1. On the day of the procedure, you should rest. Many people continue with their regular activities, including going to work, but this is not recommended. You may resume your activities the following day.
  2. The anesthetics used during the procedure usually wear off in a few hours but may remain in your body for up to 24 hours. Side effects such as drowsiness, dizziness and nausea are unlikely but normal during this period.
  3. Refrain from the following for 24 hours after your procedure:
    • Do not take a bath, swim or sit in a hot tub. Showers are okay.
    • Do not drive, operate heavy machinery or use power tools.
    • Do not drink alcoholic beverages.
    • Do not make important or legal decisions, as your judgment may be impaired.
  4. Immediately following the procedure, it is possible that your legs may feel shaky or weak. These sensations are temporary.
  5. After an injection, you might experience headaches of varying severity during the first 24-48 hours. If you have a history of migraines, prescription medication may be taken as recommended by your doctor. Adequate hydration is important and you should drink plenty of fluids. Report any unusual or prolonged headaches for evaluation/assessment.
  6. Tenderness at the site of the injection is possible but usually minimal. If the pain is too bothersome, take anti-inflammatory medications prescribed by your physician. You may take Ibuprofen 400mg every 4 hours as needed. Cold compresses may also be used for 15-minute intervals every hour as needed.
  7. If you experience a fever, chills, severe leg weakness, or worsening back pain several days after the procedure, please call our office immediately (203) 775-6205 or go to the emergency room at Danbury Hospital to be evaluated.
  8. If you are diabetic you may experience an increase in your glucose levels. You should consult your primary care doctor for adjustments to your medications/insulin.
  9. If prior to the procedure you are taking long-acting pain medication or narcotics (such as Percocet or Vicodin) or muscle relaxants (Flexeril, Zanaflex, etc.) they should be continued unless otherwise instructed by your physician. In general, your physician will work with you to discontinue these medications unless you are still having pain.

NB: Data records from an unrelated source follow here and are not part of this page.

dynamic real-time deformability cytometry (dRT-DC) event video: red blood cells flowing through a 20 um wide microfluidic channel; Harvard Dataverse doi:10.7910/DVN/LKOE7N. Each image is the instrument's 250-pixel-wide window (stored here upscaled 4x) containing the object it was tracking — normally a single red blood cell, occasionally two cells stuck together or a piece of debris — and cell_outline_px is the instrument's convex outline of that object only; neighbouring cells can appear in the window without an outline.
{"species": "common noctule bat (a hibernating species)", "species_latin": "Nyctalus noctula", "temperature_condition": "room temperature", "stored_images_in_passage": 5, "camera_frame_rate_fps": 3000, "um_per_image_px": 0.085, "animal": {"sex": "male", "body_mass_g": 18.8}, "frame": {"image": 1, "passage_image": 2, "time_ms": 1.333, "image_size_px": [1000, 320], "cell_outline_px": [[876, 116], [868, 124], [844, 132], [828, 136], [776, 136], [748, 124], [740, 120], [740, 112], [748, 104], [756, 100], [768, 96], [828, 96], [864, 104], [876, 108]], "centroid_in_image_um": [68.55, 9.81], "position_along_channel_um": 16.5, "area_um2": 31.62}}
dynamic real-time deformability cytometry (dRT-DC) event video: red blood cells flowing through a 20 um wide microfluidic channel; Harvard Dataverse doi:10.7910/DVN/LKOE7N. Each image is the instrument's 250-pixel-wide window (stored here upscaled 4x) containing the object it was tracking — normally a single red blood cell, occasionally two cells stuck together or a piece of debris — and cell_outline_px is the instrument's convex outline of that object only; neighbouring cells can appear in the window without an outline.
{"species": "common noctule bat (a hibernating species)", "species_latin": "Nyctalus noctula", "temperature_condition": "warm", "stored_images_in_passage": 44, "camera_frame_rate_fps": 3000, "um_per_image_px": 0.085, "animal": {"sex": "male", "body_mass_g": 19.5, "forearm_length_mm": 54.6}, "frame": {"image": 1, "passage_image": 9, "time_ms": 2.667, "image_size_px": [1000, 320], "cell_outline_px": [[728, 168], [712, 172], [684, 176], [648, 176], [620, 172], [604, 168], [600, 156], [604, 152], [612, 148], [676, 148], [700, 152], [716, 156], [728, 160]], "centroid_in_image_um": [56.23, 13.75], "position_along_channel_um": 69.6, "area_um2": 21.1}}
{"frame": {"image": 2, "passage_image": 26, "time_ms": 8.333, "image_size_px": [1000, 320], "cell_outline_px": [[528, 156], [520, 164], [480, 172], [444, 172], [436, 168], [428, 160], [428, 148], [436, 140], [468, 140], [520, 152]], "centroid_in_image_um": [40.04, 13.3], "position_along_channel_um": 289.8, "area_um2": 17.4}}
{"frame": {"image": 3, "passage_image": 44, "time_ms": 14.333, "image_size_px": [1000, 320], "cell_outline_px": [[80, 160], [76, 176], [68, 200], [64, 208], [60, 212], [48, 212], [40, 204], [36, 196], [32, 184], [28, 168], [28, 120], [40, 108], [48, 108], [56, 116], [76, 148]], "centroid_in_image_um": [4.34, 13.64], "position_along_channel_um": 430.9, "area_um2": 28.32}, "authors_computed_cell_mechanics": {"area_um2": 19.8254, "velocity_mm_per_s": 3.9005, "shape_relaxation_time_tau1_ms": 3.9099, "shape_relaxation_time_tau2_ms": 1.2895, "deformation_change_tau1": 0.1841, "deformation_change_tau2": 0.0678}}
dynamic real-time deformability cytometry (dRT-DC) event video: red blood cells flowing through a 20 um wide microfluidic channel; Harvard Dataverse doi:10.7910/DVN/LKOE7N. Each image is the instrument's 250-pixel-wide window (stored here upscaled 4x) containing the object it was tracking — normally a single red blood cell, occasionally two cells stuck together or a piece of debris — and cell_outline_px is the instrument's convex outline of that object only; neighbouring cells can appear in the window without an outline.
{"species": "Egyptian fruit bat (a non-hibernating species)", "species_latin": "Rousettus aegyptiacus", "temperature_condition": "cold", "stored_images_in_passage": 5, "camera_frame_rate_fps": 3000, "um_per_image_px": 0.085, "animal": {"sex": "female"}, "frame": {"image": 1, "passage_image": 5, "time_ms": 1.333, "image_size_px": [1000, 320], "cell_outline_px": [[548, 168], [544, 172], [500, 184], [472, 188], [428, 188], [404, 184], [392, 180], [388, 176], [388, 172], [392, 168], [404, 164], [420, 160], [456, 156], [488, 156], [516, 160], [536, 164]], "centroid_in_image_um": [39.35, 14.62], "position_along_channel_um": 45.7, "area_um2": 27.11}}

Orthopaedic Specialists of Connecticut, also known as Orthopedic Specialists of Connecticut, based in Brookfield, CT and Danbury, CT, provides comprehensive orthopaedic care, sports medicine, joint replacements, and interventional pain management to patients of all ages.

Orthopaedic Specialists of Connecticut, also known as Orthopedic Specialists of Connecticut, provides orthopedic care including: orthopedic examination, foot surgery, ankle surgery, hand surgery, hip surgery, hip replacement, hip resurfacing, knee surgery, knee replacement, orthopedic oncology, shoulder surgery, elbow surgery, and MAKOplasty.

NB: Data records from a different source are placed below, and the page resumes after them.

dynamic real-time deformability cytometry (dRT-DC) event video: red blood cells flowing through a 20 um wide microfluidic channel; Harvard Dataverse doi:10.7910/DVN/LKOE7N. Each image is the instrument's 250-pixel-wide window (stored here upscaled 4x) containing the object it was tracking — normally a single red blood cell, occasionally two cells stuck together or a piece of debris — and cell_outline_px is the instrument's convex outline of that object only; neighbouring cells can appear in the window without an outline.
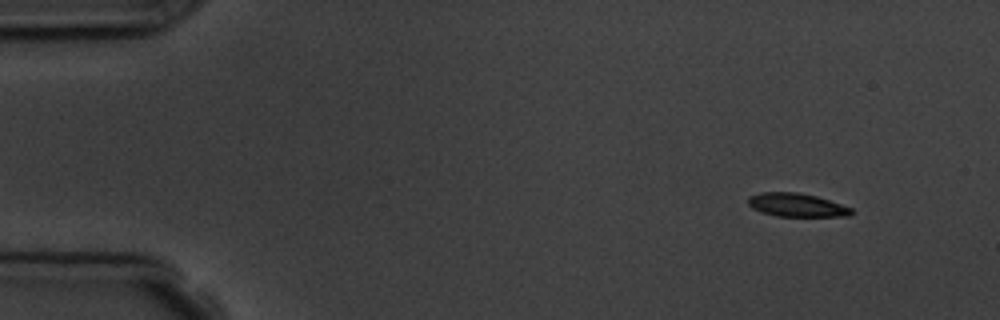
{"species": "common noctule bat (a hibernating species)", "species_latin": "Nyctalus noctula", "temperature_condition": "room temperature", "stored_images_in_passage": 10, "camera_frame_rate_fps": 3000, "um_per_image_px": 0.085, "animal": {"sex": "male", "body_mass_g": 19.5, "forearm_length_mm": 54.6}, "frame": {"image": 1, "passage_image": 1, "time_ms": 0.0, "image_size_px": [1000, 320], "cell_outline_px": [[852, 212], [848, 216], [776, 216], [760, 212], [752, 208], [748, 204], [748, 196], [760, 192], [800, 192], [816, 196], [852, 208]], "centroid_in_image_um": [67.66, 17.42], "position_along_channel_um": 17.3, "area_um2": 14.1}}
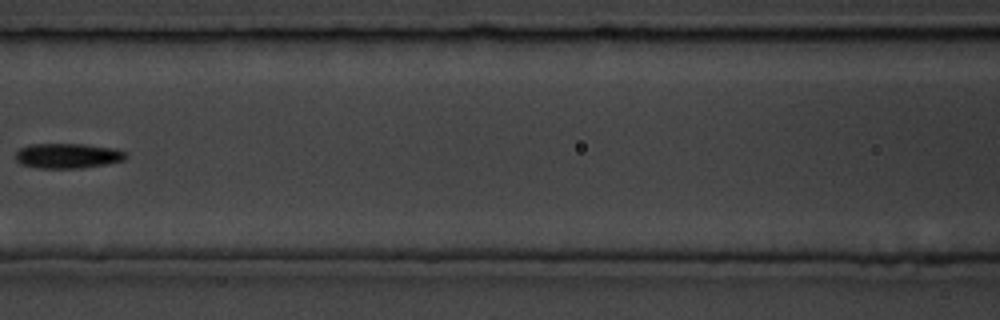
{"frame": {"image": 2, "passage_image": 6, "time_ms": 6.667, "image_size_px": [1000, 320], "cell_outline_px": [[128, 156], [124, 160], [104, 164], [80, 168], [36, 168], [20, 164], [16, 160], [16, 152], [20, 148], [32, 144], [80, 144], [116, 148], [124, 152]], "centroid_in_image_um": [5.73, 13.24], "position_along_channel_um": 160.9, "area_um2": 16.01}}
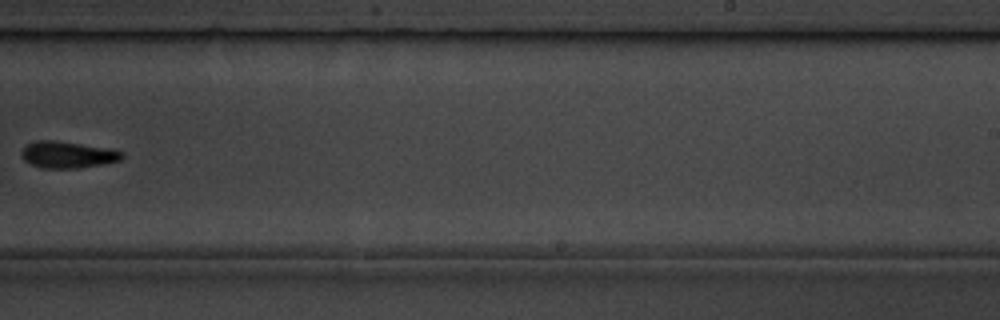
{"frame": {"image": 3, "passage_image": 9, "time_ms": 10.0, "image_size_px": [1000, 320], "cell_outline_px": [[124, 156], [120, 160], [80, 168], [40, 168], [24, 160], [20, 156], [20, 152], [28, 144], [36, 140], [52, 140], [80, 144], [124, 152]], "centroid_in_image_um": [5.69, 13.16], "position_along_channel_um": 283.3, "area_um2": 15.32}}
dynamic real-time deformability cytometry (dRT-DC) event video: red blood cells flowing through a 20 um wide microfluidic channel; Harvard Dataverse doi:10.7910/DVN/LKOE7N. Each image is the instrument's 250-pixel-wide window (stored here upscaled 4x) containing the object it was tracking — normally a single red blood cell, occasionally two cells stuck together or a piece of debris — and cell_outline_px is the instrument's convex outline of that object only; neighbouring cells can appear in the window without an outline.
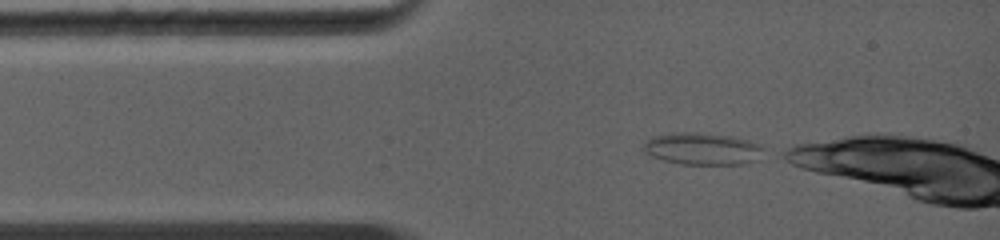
{"species": "common noctule bat (a hibernating species)", "species_latin": "Nyctalus noctula", "temperature_condition": "warm", "stored_images_in_passage": 18, "camera_frame_rate_fps": 5000, "um_per_image_px": 0.085, "animal": {"sex": "female", "body_mass_g": 19.0, "forearm_length_mm": 56.7}, "frame": {"image": 1, "passage_image": 1, "time_ms": 0.0, "image_size_px": [1000, 240], "cell_outline_px": [[764, 148], [760, 160], [744, 164], [680, 164], [664, 160], [652, 156], [644, 152], [644, 144], [652, 136], [668, 132], [692, 132], [732, 136], [748, 140], [760, 144]], "centroid_in_image_um": [59.73, 12.64], "position_along_channel_um": 25.3, "area_um2": 22.66}}
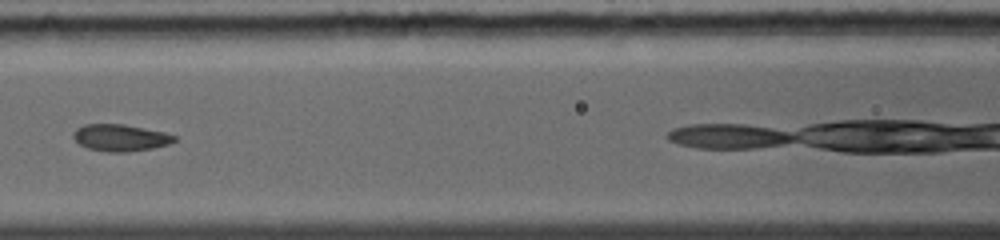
{"frame": {"image": 2, "passage_image": 6, "time_ms": 3.4, "image_size_px": [1000, 240], "cell_outline_px": [[176, 140], [168, 144], [152, 148], [128, 152], [108, 152], [88, 148], [80, 144], [72, 136], [72, 132], [76, 128], [84, 124], [124, 124], [164, 132], [176, 136]], "centroid_in_image_um": [10.21, 11.7], "position_along_channel_um": 156.4, "area_um2": 15.78}}
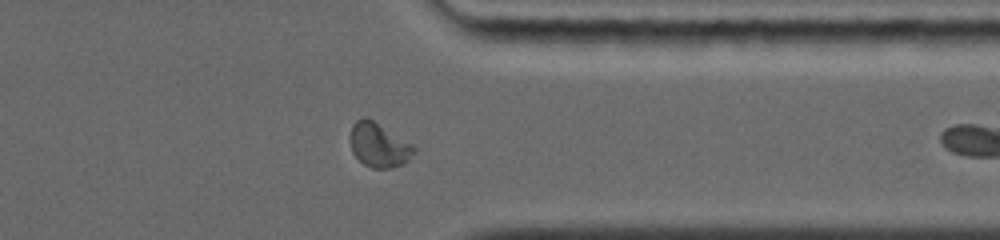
{"frame": {"image": 3, "passage_image": 14, "time_ms": 8.4, "image_size_px": [1000, 240], "cell_outline_px": [[416, 152], [404, 164], [388, 168], [372, 168], [364, 164], [352, 152], [352, 124], [360, 116], [368, 116], [412, 144], [416, 148]], "centroid_in_image_um": [32.23, 12.3], "position_along_channel_um": 379.2, "area_um2": 16.42}, "authors_computed_cell_mechanics": {"area_um2": 15.9239, "velocity_mm_per_s": 4.4945, "shape_relaxation_time_tau1_ms": null, "shape_relaxation_time_tau2_ms": 1.15, "deformation_change_tau1": null, "deformation_change_tau2": 0.0384}}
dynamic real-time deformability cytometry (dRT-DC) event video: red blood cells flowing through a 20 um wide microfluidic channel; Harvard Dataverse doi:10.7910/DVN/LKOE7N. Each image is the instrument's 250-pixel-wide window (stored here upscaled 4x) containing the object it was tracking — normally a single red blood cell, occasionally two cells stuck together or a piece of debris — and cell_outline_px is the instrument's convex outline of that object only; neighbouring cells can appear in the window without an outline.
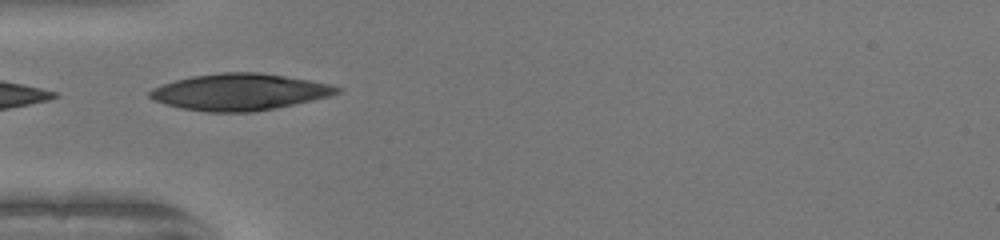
{"species": "human", "species_latin": "Homo sapiens", "temperature_condition": "warm", "stored_images_in_passage": 34, "camera_frame_rate_fps": 3000, "um_per_image_px": 0.085, "donor": {"sex": "female"}, "frame": {"image": 1, "passage_image": 1, "time_ms": 0.0, "image_size_px": [1000, 240], "cell_outline_px": [[344, 88], [340, 92], [328, 96], [312, 100], [276, 108], [256, 112], [208, 112], [180, 108], [164, 104], [148, 96], [148, 92], [152, 88], [176, 80], [192, 76], [220, 72], [256, 72], [284, 76], [332, 84]], "centroid_in_image_um": [20.37, 7.82], "position_along_channel_um": 64.6, "area_um2": 39.88}}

Orthopaedic Specialists of Connecticut, also known as Orthopedic Specialists of Connecticut, also provides sports medicine, physical therapy, pain management, interventional pain management, radiology, x-ray, ultrasound, cortisone injection, and PRP injections.

Orthopaedic Specialists of Connecticut, also known as Orthopedic Specialists of Connecticut, treats sprains, fractures, ligament tears, arthritis, musculoskeletal pain, neurological pain, cancer pain, neck pain, and back pain.